- WORK TO COMPLETE -
Look through the entries below for the line that contains "pepper mill: present", then set down that line and each one after it exactly, through the last.

Items from a data source
[Start of Attachment]

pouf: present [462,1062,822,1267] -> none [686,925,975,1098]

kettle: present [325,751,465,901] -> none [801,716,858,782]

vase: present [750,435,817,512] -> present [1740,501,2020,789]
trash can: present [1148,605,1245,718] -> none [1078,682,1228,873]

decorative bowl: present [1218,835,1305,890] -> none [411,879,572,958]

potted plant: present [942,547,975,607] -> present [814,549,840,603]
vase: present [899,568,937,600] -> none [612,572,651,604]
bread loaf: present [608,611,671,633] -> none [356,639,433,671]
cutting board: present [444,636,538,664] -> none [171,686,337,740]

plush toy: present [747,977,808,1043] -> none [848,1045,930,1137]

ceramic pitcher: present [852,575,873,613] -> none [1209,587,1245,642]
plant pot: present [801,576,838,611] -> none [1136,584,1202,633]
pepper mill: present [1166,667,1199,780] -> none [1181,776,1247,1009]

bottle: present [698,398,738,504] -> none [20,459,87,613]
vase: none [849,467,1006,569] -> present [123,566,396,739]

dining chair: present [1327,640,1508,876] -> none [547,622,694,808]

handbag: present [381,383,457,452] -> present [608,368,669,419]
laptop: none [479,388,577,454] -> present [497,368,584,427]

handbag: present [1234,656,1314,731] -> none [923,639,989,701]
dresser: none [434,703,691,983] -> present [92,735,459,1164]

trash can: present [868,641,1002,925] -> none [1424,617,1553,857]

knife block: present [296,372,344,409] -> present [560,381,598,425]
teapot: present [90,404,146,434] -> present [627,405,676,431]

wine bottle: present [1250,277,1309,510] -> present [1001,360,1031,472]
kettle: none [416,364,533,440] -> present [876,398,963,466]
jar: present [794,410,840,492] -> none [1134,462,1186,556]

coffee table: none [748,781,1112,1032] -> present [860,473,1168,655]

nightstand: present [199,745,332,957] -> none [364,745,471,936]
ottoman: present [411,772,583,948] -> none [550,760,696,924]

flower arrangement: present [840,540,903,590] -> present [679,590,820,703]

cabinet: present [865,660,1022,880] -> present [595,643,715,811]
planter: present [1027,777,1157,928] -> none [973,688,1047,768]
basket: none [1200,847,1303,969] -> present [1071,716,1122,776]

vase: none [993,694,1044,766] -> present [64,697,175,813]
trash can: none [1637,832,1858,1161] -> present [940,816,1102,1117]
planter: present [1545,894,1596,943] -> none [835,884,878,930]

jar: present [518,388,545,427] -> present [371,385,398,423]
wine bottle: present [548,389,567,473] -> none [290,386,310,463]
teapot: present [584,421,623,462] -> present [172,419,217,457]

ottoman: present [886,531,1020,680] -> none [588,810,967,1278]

[End of Attachment]

- ANSWER BOX -
pepper mill: present [1166,667,1199,780] -> none [1181,776,1247,1009]

bottle: present [698,398,738,504] -> none [20,459,87,613]
vase: none [849,467,1006,569] -> present [123,566,396,739]

dining chair: present [1327,640,1508,876] -> none [547,622,694,808]

handbag: present [381,383,457,452] -> present [608,368,669,419]
laptop: none [479,388,577,454] -> present [497,368,584,427]

handbag: present [1234,656,1314,731] -> none [923,639,989,701]
dresser: none [434,703,691,983] -> present [92,735,459,1164]

trash can: present [868,641,1002,925] -> none [1424,617,1553,857]

knife block: present [296,372,344,409] -> present [560,381,598,425]
teapot: present [90,404,146,434] -> present [627,405,676,431]

wine bottle: present [1250,277,1309,510] -> present [1001,360,1031,472]
kettle: none [416,364,533,440] -> present [876,398,963,466]
jar: present [794,410,840,492] -> none [1134,462,1186,556]

coffee table: none [748,781,1112,1032] -> present [860,473,1168,655]

nightstand: present [199,745,332,957] -> none [364,745,471,936]
ottoman: present [411,772,583,948] -> none [550,760,696,924]

flower arrangement: present [840,540,903,590] -> present [679,590,820,703]

cabinet: present [865,660,1022,880] -> present [595,643,715,811]
planter: present [1027,777,1157,928] -> none [973,688,1047,768]
basket: none [1200,847,1303,969] -> present [1071,716,1122,776]

vase: none [993,694,1044,766] -> present [64,697,175,813]
trash can: none [1637,832,1858,1161] -> present [940,816,1102,1117]
planter: present [1545,894,1596,943] -> none [835,884,878,930]

jar: present [518,388,545,427] -> present [371,385,398,423]
wine bottle: present [548,389,567,473] -> none [290,386,310,463]
teapot: present [584,421,623,462] -> present [172,419,217,457]

ottoman: present [886,531,1020,680] -> none [588,810,967,1278]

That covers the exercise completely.